If you asked a dozen fans to pinpoint what they believe is the most surprising move of the Ravens' offseason, you might get a dozen different answers.

But identifying the LEAST surprising move? That's easy. The decision to pick up the fifth-year option on inside linebacker C.J. Mosley was a no-brainer.

The move guarantees that Mosley, who has received a Pro Bowl invitation in two of his first three NFL seasons, will man the middle of the Ravens' defense for at least two more years.

It also further delays the day when Mosley could become a free agent. The Ravens certainly want to put that off for as long as possible.

As things stand now, Mosley would have more negotiating leverage with the Ravens that any pending free agent since Joe Flacco.

I'm not suggesting Mosley could match Flacco's bargaining power when the quarterback was poised to hit the open market just weeks after leading the Ravens to a Super Bowl victory in February 2013. It's possible no player anywhere will ever top that for perfect timing. Flacco wound up signing a $120 million contract.

But while Mosley might not be able to equal the quarterback's leverage, he is on his way to attaining that caliber of stature on his side of the ball. As the Ravens' defensive centerpiece, he calls the signals, makes plays that decide games and seldom, if ever, comes off the field.

The Ravens are fixated on bolstering their defense, as evidenced by their signing of free agents Tony Jefferson and Brandon Carr and their selection of four straight defensive players to begin the 2017 draft last month.
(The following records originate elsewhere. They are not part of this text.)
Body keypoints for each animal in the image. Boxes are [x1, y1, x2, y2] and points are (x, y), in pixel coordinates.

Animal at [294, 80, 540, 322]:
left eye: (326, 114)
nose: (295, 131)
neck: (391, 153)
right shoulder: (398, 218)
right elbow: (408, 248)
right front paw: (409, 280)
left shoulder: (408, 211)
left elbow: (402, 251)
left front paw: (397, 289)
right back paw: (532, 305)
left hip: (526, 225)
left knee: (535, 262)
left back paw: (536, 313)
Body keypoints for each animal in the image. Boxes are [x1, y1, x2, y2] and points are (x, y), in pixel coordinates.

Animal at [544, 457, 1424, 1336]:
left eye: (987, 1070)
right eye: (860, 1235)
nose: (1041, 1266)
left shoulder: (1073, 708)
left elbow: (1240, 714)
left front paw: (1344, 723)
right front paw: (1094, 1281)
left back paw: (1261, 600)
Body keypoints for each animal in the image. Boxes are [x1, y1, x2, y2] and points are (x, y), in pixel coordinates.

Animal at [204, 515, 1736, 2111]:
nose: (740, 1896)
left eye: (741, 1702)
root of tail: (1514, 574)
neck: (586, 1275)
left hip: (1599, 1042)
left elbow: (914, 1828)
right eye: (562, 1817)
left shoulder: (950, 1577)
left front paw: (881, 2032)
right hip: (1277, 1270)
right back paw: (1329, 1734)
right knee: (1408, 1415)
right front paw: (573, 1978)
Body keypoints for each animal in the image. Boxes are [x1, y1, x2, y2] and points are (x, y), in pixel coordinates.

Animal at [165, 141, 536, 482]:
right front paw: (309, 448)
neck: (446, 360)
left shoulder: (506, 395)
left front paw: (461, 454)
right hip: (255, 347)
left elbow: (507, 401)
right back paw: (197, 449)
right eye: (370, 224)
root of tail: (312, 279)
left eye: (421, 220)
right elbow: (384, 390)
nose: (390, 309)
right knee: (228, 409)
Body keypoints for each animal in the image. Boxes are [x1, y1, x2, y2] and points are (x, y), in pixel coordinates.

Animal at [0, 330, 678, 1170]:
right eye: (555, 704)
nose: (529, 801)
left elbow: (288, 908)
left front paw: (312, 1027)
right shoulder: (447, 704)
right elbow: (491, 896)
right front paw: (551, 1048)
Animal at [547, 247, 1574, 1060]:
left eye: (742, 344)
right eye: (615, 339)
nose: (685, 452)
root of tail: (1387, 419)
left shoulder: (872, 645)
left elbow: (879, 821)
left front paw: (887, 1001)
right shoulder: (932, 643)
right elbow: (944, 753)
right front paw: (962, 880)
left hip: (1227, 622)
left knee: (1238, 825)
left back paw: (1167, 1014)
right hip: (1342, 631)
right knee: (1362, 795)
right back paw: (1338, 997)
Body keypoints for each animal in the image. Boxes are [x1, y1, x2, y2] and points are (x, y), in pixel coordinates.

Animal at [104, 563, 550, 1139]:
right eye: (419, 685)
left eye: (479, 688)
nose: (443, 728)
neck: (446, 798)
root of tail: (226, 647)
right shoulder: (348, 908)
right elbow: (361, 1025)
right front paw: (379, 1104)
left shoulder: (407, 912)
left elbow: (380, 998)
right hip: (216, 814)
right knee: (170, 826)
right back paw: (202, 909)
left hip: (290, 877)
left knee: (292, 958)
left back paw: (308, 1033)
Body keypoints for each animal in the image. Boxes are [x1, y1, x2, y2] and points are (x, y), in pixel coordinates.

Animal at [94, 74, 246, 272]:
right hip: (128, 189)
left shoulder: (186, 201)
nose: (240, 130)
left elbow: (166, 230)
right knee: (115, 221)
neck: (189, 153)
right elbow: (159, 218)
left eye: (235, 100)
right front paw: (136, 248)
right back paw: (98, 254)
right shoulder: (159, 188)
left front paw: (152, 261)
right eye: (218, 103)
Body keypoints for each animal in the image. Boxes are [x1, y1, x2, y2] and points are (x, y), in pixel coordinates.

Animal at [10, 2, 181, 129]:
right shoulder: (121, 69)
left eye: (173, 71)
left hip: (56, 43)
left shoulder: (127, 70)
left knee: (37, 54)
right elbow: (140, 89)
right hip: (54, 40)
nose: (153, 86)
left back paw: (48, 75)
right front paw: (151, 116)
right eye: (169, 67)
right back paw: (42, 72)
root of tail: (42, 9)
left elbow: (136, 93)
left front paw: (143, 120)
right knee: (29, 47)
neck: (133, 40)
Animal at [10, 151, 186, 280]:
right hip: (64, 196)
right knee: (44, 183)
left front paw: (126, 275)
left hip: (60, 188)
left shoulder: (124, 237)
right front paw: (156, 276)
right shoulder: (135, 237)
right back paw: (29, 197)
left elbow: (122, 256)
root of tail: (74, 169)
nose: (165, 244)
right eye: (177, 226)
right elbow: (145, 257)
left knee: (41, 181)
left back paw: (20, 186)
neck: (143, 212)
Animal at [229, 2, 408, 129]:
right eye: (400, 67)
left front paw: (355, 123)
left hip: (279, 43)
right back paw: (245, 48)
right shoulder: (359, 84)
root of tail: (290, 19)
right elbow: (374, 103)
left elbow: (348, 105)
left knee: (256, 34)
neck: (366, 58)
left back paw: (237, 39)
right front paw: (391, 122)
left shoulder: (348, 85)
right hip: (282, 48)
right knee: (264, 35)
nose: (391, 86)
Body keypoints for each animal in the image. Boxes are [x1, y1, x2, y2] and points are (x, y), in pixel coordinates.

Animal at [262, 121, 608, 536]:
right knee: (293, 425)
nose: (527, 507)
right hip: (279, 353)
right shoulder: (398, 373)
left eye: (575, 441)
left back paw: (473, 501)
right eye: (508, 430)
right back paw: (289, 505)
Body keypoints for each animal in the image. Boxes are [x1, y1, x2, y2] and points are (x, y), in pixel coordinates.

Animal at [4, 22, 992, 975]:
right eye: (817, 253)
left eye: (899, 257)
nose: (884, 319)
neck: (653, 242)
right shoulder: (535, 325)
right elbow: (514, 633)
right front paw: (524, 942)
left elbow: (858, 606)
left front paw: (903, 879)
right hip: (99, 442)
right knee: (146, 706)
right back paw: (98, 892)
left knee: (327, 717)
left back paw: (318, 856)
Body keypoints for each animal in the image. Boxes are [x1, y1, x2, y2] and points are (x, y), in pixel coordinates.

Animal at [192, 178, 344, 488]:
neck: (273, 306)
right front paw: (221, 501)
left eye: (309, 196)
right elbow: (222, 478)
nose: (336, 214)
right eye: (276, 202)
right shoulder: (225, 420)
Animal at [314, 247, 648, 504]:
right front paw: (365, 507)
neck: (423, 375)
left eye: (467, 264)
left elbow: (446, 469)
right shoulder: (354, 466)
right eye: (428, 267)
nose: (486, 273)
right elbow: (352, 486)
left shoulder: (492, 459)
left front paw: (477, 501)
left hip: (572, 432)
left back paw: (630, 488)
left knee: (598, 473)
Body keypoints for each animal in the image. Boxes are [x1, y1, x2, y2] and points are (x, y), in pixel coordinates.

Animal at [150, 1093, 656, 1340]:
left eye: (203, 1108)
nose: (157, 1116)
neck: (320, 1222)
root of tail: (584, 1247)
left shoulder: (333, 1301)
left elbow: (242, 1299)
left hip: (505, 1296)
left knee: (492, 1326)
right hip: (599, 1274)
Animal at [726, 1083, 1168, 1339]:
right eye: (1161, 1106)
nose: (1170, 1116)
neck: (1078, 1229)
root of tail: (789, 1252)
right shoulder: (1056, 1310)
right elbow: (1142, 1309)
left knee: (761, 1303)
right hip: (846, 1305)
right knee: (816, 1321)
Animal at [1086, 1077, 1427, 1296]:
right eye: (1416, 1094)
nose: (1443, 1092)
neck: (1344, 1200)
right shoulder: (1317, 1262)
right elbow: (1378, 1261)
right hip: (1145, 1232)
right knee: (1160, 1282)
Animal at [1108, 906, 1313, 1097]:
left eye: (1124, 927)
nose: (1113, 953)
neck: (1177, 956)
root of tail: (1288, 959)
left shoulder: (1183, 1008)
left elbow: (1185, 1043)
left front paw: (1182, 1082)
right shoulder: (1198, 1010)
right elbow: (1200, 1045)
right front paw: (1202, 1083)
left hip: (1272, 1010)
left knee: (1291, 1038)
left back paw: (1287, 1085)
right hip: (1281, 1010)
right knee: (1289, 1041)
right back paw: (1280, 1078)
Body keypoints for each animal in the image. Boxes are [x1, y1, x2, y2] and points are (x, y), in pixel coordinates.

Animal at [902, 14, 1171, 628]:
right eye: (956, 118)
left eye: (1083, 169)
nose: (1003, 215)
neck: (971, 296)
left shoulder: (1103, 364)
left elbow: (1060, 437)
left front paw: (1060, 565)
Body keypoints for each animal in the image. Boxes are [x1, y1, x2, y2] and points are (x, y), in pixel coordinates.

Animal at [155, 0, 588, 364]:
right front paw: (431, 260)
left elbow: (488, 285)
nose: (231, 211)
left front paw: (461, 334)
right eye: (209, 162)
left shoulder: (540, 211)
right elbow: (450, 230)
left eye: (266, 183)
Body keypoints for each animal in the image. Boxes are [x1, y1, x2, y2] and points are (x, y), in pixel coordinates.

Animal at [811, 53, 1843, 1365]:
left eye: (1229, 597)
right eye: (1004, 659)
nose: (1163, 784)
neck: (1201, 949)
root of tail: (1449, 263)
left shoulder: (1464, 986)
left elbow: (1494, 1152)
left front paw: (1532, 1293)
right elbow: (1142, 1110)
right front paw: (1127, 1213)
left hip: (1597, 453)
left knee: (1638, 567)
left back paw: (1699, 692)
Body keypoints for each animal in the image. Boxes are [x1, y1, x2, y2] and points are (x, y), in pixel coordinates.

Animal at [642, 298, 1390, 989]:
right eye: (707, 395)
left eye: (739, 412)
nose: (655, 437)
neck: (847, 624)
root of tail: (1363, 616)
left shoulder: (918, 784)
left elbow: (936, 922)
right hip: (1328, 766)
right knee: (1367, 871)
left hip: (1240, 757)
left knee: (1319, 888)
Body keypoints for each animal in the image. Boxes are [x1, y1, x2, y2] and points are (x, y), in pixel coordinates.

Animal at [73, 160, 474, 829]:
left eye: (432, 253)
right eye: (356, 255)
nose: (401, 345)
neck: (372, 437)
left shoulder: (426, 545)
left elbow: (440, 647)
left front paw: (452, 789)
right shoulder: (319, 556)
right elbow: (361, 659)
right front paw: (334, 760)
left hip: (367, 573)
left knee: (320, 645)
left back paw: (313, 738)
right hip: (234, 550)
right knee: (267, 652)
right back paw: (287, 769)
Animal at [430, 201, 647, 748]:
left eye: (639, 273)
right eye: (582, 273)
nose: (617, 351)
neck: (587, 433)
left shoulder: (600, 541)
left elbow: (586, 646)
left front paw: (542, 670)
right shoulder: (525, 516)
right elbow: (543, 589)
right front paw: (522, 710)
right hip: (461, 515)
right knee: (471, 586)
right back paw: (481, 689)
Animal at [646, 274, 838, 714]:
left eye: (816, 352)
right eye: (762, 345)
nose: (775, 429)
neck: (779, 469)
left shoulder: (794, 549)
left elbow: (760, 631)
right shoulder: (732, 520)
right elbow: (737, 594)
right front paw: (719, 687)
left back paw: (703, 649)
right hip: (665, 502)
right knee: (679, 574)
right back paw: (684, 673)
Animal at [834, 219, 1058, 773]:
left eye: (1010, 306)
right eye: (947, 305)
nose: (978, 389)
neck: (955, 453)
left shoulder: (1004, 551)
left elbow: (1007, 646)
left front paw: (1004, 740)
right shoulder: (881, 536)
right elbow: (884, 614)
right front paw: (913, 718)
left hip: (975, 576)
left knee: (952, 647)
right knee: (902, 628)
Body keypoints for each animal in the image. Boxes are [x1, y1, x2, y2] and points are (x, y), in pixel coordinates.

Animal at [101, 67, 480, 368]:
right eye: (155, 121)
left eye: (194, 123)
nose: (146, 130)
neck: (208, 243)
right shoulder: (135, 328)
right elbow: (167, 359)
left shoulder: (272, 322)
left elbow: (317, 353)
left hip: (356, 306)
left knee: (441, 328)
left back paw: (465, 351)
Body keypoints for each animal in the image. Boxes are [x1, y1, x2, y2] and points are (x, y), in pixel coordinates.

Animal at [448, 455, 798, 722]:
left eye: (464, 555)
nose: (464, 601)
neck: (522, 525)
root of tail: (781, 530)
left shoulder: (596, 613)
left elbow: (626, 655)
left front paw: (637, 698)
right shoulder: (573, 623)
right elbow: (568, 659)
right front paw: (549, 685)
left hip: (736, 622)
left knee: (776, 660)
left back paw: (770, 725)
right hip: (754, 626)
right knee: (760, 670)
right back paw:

But regardless of who else is involved, the blueprint for any future Baltimore defense begins with having Mosley, 24, in place to run it.

The organization has let a handful of quality young players depart in recent years simply because it deemed their price too high, but it made an exception this year when it paid top dollar to re-sign nose tackle Brandon Williams, whose run-plugging talents would be difficult to replicate. Mosley belongs in the same category as Williams, and in fact, would be even harder to replace.

The Ravens have missed on several high draft picks since they won the Super Bowl, but Mosley is their best answer to any criticism – not just a home run, but a grand slam with the No. 17 overall pick in 2014.

Only nine NFL defenders have amassed more tackles than Mosley since he began playing. Only four other defenders have, like Mosley, tallied at least 300 tackles, five sacks and five interceptions.

His talents were so obvious from the outset of his pro career that the Ravens' veterans were already calling him "half man, half amazing" when he was a rookie – a reference to Spiderman, a superhero. The nickname still circulates, and yet the Ravens believe Mosley is still developing, which suggests even better days ahead.

His development was apparent in his pass coverage in 2016. Mosley experienced some difficulties in his first two years, but it became a strength last season when he recorded eight passes defended and four interceptions. Only one NFL linebacker had more picks.

The Ravens are not attempting to hide the fact that they plan to lock up Mosley with a long-term deal, giving him the same treatment accorded previous cornerstones such as Ray Lewis, Ed Reed, Terrell Suggs and Haloti Ngata.

"I expect C.J. Mosley to be a Raven for many, many, many years," Head Coach John Harbaugh told reporters in March.

By picking up his option for 2018, they gave themselves two years to get it done. That's a long time in today's NFL, so there's no urgency yet. The Ravens usually let such situations tick and tock until a deadline looms, spurring action. Some players simply don't want to negotiate or sign, entranced by free agency's possibilities.

But If I'm the Ravens and Mosley is the least bit willing, I would try to sign him sooner rather than later. His price is probably only going up. The Ravens certainly can't afford to let such a valuable player walk.  How nice would it be to get that in writing?